START THE RECORDS
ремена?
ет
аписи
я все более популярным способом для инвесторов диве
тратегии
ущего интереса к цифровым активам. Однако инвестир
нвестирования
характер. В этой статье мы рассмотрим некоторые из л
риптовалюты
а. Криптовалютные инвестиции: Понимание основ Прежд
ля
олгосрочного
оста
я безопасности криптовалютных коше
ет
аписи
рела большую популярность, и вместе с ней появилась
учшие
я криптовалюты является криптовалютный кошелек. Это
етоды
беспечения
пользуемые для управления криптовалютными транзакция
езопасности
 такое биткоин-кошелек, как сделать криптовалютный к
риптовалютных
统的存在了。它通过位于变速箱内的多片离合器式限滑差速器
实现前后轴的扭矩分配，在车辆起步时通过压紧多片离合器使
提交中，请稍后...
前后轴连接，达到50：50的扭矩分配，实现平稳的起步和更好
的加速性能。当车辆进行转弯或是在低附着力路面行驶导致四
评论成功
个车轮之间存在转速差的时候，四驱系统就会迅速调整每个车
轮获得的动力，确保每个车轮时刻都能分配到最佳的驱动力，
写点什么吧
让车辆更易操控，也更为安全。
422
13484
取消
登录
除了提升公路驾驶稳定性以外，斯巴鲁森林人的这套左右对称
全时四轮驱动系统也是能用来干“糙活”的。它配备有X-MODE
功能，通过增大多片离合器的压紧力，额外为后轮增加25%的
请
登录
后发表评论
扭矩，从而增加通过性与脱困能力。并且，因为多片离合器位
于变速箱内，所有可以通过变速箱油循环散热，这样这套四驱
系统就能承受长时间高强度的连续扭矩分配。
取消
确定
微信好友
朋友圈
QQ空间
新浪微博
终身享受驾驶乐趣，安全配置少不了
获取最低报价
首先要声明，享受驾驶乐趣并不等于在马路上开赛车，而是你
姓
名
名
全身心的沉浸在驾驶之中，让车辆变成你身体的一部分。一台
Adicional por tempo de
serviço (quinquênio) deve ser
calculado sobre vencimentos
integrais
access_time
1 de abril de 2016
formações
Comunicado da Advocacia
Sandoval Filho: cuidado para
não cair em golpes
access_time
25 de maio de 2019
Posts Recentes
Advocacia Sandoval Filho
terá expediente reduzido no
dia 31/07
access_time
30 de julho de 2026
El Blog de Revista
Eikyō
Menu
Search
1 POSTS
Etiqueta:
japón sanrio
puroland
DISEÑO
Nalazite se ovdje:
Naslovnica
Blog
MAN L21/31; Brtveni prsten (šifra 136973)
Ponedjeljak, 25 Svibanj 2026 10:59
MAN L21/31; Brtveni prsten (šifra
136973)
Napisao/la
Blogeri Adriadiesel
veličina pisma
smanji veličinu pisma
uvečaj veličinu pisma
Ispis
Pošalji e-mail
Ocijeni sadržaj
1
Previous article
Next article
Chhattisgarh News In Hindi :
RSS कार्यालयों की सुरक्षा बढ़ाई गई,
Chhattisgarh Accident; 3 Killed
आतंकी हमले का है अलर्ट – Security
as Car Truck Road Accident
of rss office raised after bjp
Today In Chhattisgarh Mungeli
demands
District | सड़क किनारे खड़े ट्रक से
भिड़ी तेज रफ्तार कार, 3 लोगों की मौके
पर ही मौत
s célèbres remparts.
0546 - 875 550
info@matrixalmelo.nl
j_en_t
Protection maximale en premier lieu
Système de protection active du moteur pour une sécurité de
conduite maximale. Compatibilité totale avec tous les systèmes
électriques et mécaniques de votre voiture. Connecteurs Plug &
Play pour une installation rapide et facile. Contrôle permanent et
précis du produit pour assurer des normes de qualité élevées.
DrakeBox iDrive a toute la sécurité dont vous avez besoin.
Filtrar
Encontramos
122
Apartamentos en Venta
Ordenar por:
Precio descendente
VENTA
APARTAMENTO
END THE RECORDS
GOAL OF THE EXERCISE -
Using the entries above, give again each line from the one containing "conduite maximale. Compatibilité" through the last line, exactly and only those.

RESPONSE TO THE TASK -
conduite maximale. Compatibilité totale avec tous les systèmes
électriques et mécaniques de votre voiture. Connecteurs Plug &
Play pour une installation rapide et facile. Contrôle permanent et
précis du produit pour assurer des normes de qualité élevées.
DrakeBox iDrive a toute la sécurité dont vous avez besoin.
Filtrar
Encontramos
122
Apartamentos en Venta
Ordenar por:
Precio descendente
VENTA
APARTAMENTO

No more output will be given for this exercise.